In fact, it would be a close contest between this and “Religions are maintained by people. People who can’t get laid. Because sex is the first great earthly pleasure. But if you can’t get that, power is a pretty good second one. And that’s what religion gives to people. Power. Power is sex for people who can’t get or don’t want or aren’t any good at sex itself”, as being labeled the most depraved. When Religulous was released in the US in 2008, it received the usual criticism for being offensive and not sparing any divine entity. What followed was vociferous debate and frenzied arguments over the content of the documentary. Ex-ante, the State was not struck by a cultural paralysis and the imposition of a gag order was not deemed necessary. Moreover, violence was much out of the question. A few stray petitioners seeking a ban on the film were inevitable, however, no political appeasement happened and freedom of expression triumphed.
On the other hand Visions of Ecstasy, a short film featuring sexualized scenes of Saint Teresa with the body of Jesus on the cross, was not let off that easy. It was banned in 1989 in the UK under the offence of blasphemous libel. It was only in 2008 that UK repealed its blasphemy laws and the film released in 2012 with an A certificate. It is highly unlikely that in this period of 23 years divine intervention propagated the film’s cause. Divine beings remained where they were and faith remained where it was. Perhaps these 23 years saw spiritual eroticism as the next big thing in entertainment! Whatever might be the real reason, I am inclined to believe that either an evolution of sentiments occurred or people channeled their frustration towards more tangible things like lambasting existing sexual offenders.
Now bring in the most populous democracy of the world with its idealistic constitution. The burgeoning hub of technology; youth empowerment and feminist movements; an entity upholding secularity, tolerance and freedom to express. What is exceptional about the country however, are the sentiments. India is in essence a cultural and religious laboratory containing vast culture media with sentiments growing like bacteria. The sentiments need feeding and this is where people like MF Hussain, Kamal Haasan, Ashis Nandy and Salman Rushdie come in. Be it a Vishwaroopam, a Satanic Verses or a nude painting, sentiments aren’t particularly choosy during feeding time.
Debate is raging on in newsrooms and there is outrage with political propaganda and votebank politics being blamed.
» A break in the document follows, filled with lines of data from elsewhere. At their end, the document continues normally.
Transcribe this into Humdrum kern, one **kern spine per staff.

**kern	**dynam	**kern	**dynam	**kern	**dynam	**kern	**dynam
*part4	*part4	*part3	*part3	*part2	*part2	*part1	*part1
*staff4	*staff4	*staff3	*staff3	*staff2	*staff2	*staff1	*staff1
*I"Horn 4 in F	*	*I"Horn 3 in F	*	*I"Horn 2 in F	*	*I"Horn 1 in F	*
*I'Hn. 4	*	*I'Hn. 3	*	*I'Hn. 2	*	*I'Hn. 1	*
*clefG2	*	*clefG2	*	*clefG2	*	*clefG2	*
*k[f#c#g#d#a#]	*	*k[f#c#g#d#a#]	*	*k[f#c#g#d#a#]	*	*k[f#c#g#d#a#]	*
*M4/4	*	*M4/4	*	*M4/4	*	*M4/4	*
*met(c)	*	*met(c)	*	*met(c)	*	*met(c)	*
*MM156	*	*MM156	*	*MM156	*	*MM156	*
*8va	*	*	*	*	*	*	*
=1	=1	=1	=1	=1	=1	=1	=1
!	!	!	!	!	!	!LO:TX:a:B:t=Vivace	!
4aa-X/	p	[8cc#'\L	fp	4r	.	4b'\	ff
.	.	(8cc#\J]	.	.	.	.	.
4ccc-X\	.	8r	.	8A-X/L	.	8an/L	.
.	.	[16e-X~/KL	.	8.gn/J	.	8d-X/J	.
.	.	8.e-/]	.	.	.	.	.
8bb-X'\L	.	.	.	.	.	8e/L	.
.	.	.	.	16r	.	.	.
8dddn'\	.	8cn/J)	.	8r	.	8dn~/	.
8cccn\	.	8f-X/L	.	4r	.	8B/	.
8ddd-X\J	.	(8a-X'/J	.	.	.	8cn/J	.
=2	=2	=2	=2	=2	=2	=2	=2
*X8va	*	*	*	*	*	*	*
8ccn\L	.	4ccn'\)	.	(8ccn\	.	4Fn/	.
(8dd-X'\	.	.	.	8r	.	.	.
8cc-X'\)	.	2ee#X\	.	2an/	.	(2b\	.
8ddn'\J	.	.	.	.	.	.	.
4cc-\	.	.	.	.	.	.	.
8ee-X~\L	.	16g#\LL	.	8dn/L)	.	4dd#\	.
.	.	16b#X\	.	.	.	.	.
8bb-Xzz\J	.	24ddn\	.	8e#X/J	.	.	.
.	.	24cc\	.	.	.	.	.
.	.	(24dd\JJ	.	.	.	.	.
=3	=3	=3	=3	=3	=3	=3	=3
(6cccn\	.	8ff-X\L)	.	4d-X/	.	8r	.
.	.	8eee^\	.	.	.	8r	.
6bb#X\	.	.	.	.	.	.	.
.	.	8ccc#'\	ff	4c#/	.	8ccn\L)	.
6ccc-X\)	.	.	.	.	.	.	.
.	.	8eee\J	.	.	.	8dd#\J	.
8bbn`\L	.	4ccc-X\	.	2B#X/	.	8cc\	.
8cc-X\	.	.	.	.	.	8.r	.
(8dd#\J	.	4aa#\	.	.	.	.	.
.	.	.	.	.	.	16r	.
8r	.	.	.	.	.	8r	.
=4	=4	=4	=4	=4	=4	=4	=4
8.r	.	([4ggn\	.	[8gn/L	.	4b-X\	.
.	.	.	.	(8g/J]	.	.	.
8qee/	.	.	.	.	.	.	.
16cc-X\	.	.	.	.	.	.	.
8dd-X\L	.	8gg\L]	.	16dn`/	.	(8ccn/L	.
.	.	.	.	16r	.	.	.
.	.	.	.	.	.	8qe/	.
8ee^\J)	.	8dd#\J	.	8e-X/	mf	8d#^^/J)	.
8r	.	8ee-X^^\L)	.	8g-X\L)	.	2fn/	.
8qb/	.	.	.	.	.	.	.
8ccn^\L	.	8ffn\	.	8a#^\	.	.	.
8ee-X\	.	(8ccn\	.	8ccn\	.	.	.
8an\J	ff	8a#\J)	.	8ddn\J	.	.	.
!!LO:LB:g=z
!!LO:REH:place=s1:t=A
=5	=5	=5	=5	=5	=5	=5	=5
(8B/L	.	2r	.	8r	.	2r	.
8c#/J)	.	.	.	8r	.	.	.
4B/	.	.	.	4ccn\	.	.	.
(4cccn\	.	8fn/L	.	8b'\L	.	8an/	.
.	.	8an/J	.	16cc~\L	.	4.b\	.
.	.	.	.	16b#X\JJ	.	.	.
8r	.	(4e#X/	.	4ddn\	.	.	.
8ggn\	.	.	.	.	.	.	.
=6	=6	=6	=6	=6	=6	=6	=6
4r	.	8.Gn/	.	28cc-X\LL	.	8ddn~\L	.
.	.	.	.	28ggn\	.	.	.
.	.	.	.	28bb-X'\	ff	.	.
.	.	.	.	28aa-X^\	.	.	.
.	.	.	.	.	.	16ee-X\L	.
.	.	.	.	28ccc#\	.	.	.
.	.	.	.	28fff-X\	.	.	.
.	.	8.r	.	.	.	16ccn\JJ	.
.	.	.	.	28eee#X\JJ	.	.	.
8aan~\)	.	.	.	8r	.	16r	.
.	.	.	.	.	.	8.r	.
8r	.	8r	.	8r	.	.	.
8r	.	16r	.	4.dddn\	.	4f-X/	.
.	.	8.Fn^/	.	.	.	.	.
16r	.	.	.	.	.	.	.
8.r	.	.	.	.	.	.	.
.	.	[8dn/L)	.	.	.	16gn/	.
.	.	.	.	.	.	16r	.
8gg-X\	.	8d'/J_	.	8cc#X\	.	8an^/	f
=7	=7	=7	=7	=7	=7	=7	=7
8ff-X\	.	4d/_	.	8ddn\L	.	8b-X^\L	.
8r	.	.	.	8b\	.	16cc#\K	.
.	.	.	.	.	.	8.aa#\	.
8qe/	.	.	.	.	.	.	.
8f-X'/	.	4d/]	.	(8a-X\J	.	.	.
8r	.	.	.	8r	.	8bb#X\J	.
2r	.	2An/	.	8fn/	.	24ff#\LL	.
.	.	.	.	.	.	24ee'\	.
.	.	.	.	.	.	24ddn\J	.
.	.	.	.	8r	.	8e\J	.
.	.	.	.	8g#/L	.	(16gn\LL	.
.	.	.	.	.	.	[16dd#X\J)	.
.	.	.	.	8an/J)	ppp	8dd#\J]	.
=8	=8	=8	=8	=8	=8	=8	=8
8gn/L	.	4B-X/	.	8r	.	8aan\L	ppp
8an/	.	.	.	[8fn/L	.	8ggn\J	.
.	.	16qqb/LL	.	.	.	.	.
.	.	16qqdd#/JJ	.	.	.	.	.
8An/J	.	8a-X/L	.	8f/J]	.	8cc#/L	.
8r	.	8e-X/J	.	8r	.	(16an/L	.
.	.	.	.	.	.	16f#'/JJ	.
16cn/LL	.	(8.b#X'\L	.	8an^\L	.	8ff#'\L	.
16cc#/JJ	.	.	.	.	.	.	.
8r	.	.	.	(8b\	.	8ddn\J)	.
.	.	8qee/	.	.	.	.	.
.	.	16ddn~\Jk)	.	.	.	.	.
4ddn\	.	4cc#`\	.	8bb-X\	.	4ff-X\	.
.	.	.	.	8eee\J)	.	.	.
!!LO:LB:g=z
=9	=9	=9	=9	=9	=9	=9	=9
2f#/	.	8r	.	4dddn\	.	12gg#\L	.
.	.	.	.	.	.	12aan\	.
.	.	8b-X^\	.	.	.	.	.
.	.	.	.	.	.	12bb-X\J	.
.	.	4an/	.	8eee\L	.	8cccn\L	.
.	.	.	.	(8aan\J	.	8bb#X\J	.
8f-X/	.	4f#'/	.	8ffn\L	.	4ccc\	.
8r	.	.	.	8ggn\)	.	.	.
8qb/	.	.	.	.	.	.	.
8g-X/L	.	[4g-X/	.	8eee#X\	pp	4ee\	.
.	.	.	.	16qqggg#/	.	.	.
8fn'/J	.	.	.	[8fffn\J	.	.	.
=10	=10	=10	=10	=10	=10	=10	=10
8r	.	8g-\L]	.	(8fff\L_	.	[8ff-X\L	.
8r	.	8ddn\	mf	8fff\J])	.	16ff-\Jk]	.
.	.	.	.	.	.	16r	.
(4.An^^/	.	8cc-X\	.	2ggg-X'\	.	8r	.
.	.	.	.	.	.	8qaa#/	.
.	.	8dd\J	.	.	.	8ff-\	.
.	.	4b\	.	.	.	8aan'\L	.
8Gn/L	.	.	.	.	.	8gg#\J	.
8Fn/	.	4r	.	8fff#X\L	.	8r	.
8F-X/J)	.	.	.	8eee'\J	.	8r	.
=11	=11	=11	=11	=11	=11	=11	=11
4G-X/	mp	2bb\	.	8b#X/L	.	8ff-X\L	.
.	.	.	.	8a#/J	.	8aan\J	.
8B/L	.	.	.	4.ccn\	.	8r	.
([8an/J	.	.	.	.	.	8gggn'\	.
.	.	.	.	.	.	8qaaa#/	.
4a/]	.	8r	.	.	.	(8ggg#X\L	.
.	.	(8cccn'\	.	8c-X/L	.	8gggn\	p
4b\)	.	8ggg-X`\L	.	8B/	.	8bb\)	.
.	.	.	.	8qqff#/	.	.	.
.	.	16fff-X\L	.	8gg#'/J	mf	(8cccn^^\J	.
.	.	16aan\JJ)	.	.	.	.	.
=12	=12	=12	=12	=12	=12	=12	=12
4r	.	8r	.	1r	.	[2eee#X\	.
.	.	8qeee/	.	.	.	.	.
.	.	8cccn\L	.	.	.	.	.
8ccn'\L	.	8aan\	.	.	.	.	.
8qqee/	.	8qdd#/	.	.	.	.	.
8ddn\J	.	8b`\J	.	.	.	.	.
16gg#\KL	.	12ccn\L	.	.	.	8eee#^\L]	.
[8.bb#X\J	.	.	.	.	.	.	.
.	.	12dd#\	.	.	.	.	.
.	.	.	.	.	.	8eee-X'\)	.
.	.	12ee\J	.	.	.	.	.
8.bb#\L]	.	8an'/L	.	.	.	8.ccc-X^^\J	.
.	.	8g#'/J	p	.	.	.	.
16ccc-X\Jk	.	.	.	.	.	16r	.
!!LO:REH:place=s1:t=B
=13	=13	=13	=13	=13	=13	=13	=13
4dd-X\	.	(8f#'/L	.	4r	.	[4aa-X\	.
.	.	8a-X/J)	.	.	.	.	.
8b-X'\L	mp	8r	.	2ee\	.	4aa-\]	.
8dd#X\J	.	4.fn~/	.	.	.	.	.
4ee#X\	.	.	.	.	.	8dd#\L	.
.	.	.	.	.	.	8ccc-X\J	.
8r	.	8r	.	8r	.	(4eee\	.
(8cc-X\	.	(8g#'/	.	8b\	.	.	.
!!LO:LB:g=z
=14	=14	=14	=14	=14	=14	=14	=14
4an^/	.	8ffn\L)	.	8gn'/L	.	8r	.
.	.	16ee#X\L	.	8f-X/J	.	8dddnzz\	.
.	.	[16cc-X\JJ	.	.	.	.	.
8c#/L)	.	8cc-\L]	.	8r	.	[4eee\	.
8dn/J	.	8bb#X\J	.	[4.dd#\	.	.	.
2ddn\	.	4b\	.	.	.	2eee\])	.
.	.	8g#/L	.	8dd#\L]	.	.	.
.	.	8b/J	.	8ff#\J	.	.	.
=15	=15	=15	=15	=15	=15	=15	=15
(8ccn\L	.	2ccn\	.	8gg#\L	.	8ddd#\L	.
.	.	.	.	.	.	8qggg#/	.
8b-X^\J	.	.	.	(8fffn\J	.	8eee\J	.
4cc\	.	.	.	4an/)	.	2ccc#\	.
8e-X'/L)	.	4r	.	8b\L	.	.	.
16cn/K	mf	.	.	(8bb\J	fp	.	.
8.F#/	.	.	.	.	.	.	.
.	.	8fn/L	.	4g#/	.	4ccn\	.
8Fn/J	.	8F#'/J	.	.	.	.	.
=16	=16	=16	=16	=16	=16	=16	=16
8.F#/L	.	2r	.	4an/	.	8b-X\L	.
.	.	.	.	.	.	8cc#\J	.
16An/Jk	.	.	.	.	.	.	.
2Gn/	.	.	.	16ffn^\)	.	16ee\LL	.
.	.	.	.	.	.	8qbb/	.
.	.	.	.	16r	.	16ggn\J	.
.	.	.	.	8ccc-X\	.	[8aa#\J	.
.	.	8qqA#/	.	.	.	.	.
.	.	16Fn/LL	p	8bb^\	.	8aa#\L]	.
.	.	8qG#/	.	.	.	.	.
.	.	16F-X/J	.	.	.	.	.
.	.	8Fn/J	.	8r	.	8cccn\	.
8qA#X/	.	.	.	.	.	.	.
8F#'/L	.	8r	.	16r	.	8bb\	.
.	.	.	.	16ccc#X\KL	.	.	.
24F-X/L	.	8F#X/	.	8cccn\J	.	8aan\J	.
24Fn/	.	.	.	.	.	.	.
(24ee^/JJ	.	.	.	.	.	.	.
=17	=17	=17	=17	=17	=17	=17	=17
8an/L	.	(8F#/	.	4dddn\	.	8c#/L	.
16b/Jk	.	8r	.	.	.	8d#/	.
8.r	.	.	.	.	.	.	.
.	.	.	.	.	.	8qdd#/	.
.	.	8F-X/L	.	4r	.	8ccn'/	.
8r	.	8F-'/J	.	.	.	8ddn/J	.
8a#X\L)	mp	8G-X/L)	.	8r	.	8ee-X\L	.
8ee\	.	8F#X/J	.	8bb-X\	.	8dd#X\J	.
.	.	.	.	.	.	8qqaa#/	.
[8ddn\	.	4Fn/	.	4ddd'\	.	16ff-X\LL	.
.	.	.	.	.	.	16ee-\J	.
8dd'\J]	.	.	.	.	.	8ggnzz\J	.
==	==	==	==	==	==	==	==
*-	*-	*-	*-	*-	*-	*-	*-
The problem with India is that we are stuck in the witch hunt era. The rest of the world broke free of this conservative strait jacketing at different times in history, ours has just not come yet. A segment of the population has been catapulted into reality ahead of the rest. This forward pull coupled with a concomitant backward tug has left the people in power walking a thinning tight rope. This scuffle has in turn caused a societal malaise further delaying the break through. And so, sensitivity of sentiments is reinforced and insecurity sets in.
What is needed is a massive push promulgated by those people who hurt sentiments. After all, banned works of art incite curiosity and achieve results contrary to those intended. Maybe, this is the new path to cultural revolution.